— TO DO —
Only one span of the listing below is wanted: the lines from the one with "35: (424, 404, 0.74)" through the one with "41: (732, 410, 0.23)", reproduced exactly, both ends kept.

::::::::::

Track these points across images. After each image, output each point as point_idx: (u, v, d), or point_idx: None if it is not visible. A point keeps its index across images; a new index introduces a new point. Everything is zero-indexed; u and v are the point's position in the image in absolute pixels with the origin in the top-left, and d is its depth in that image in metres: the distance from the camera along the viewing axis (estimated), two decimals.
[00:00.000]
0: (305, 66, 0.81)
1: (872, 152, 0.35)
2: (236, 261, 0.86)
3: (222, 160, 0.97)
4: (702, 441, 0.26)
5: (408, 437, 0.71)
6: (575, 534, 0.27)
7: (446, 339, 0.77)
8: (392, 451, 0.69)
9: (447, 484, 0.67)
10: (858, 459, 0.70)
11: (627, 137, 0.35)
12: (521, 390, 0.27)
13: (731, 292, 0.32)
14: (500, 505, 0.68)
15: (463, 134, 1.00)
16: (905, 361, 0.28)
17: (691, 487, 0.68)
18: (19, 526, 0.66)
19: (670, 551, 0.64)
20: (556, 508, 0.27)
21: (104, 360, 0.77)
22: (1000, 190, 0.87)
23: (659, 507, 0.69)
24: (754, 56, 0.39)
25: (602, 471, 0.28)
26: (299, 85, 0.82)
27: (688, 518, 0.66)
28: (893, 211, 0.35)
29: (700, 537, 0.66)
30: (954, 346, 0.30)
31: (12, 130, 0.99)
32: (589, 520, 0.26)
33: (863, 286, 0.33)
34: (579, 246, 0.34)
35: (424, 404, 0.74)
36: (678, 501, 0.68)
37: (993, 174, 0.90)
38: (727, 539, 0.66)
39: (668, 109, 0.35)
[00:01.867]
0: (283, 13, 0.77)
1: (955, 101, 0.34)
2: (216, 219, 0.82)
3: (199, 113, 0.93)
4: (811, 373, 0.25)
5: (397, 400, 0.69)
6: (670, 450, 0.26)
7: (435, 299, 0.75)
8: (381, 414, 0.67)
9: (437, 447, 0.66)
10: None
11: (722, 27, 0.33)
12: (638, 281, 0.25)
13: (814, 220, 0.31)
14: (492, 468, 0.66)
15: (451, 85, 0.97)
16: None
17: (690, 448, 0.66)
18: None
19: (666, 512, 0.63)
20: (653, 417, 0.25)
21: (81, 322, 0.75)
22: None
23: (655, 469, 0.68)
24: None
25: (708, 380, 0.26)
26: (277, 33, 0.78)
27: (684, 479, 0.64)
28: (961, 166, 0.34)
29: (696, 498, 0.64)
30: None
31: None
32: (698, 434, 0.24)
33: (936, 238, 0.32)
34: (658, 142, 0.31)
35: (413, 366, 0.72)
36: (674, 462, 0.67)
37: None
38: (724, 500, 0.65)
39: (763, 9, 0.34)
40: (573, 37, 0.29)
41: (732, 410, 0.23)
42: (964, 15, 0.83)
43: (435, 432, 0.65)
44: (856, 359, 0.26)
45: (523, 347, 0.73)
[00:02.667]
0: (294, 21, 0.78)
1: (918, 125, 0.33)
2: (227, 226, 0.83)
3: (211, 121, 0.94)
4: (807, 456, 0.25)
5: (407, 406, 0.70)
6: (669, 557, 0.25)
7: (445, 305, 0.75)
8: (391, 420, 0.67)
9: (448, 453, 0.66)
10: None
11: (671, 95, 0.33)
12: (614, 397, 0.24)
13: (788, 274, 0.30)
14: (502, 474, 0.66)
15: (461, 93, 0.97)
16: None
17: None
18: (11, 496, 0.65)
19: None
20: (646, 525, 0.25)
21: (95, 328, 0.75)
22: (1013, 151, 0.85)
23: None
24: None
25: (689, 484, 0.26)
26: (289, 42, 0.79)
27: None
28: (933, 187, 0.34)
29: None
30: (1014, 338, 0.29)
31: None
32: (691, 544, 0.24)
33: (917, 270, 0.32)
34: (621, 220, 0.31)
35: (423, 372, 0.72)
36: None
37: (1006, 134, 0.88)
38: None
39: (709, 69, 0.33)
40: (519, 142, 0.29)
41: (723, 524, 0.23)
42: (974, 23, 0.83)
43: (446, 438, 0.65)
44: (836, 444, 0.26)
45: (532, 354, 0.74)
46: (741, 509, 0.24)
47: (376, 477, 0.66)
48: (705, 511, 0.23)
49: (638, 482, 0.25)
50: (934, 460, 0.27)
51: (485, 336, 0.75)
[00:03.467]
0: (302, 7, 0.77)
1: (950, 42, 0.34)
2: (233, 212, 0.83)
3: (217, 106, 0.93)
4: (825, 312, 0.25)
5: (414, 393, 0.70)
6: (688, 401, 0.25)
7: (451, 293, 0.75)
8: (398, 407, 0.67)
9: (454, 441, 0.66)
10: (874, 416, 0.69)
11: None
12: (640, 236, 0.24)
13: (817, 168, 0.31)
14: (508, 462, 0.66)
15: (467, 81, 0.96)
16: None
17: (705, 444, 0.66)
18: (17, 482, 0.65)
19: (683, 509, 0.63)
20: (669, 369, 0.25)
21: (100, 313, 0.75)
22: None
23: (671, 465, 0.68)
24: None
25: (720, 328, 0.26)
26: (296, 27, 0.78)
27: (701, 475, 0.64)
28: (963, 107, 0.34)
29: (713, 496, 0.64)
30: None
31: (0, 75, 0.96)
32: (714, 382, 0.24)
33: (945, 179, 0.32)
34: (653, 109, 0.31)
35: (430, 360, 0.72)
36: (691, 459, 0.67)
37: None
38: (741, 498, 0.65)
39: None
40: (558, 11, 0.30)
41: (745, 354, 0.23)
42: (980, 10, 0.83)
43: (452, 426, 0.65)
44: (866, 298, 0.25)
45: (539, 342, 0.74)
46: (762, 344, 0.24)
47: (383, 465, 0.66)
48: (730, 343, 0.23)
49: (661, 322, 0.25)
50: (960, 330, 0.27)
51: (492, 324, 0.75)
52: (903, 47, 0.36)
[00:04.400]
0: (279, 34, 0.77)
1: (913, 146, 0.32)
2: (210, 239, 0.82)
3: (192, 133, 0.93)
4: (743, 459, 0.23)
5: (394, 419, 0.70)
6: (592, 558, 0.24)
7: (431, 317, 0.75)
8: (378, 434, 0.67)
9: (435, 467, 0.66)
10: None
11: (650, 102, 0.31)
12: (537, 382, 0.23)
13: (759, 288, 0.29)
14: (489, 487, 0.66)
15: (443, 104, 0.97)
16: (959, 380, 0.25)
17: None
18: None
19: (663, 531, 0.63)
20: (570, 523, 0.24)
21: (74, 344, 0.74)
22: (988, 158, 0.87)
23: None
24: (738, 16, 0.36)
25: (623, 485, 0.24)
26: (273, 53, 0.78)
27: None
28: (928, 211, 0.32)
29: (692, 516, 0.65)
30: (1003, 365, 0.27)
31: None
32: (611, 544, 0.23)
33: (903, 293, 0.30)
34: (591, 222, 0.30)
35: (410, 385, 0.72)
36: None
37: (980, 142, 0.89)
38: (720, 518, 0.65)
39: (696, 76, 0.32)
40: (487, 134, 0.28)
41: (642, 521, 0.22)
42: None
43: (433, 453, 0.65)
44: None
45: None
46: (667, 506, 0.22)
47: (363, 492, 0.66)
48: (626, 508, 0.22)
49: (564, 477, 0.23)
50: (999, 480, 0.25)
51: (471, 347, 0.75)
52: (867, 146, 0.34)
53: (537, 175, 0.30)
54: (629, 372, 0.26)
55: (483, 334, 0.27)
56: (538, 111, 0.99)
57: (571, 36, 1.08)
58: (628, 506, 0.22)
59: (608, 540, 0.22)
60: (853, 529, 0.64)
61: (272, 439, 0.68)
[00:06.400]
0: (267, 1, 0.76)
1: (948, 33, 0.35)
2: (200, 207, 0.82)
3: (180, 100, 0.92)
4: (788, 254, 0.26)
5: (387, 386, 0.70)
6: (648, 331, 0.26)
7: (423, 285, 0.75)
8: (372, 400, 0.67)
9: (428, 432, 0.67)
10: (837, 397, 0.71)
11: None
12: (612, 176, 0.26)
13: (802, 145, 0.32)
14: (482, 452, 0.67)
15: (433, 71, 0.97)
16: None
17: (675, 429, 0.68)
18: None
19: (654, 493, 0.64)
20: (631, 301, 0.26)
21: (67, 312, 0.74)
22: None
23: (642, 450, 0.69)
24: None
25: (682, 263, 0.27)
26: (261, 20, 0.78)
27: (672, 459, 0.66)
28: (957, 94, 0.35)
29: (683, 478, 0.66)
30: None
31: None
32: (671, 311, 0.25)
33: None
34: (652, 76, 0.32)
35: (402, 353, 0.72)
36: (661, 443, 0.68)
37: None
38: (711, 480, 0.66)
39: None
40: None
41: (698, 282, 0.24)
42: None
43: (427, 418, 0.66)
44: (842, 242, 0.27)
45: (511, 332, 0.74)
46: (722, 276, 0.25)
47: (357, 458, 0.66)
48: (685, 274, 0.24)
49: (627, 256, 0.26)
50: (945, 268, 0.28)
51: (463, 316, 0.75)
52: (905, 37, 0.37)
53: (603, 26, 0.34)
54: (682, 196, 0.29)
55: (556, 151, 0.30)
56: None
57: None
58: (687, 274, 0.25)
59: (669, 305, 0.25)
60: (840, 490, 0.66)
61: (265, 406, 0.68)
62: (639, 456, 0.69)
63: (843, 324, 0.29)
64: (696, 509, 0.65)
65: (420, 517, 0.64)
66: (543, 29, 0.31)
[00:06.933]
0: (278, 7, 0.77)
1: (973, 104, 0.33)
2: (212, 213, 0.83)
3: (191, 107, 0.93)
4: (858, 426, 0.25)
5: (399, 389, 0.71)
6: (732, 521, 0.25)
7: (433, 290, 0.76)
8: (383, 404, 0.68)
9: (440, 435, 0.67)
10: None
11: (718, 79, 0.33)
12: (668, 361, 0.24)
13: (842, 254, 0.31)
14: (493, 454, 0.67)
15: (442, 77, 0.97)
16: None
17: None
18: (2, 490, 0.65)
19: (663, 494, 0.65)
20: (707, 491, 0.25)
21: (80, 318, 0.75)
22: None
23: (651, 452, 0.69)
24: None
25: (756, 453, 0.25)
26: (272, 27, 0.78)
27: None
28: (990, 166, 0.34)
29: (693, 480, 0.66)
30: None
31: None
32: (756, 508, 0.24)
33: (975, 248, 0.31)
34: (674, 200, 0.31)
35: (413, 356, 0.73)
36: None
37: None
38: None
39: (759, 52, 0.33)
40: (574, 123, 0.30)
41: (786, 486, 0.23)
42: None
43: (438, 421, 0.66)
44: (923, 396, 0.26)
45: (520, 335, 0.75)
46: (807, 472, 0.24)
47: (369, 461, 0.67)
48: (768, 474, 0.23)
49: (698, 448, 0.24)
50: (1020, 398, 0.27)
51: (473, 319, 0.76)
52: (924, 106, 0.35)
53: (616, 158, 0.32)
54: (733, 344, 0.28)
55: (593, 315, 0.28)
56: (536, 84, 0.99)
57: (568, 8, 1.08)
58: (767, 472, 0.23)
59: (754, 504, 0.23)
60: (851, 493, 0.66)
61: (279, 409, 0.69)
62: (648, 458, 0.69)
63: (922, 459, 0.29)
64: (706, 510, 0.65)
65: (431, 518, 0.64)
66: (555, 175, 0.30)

::::::::::

— YOUR RESPONSE —
35: (424, 404, 0.74)
36: (678, 501, 0.68)
37: (993, 174, 0.90)
38: (727, 539, 0.66)
39: (668, 109, 0.35)
[00:01.867]
0: (283, 13, 0.77)
1: (955, 101, 0.34)
2: (216, 219, 0.82)
3: (199, 113, 0.93)
4: (811, 373, 0.25)
5: (397, 400, 0.69)
6: (670, 450, 0.26)
7: (435, 299, 0.75)
8: (381, 414, 0.67)
9: (437, 447, 0.66)
10: None
11: (722, 27, 0.33)
12: (638, 281, 0.25)
13: (814, 220, 0.31)
14: (492, 468, 0.66)
15: (451, 85, 0.97)
16: None
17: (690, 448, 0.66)
18: None
19: (666, 512, 0.63)
20: (653, 417, 0.25)
21: (81, 322, 0.75)
22: None
23: (655, 469, 0.68)
24: None
25: (708, 380, 0.26)
26: (277, 33, 0.78)
27: (684, 479, 0.64)
28: (961, 166, 0.34)
29: (696, 498, 0.64)
30: None
31: None
32: (698, 434, 0.24)
33: (936, 238, 0.32)
34: (658, 142, 0.31)
35: (413, 366, 0.72)
36: (674, 462, 0.67)
37: None
38: (724, 500, 0.65)
39: (763, 9, 0.34)
40: (573, 37, 0.29)
41: (732, 410, 0.23)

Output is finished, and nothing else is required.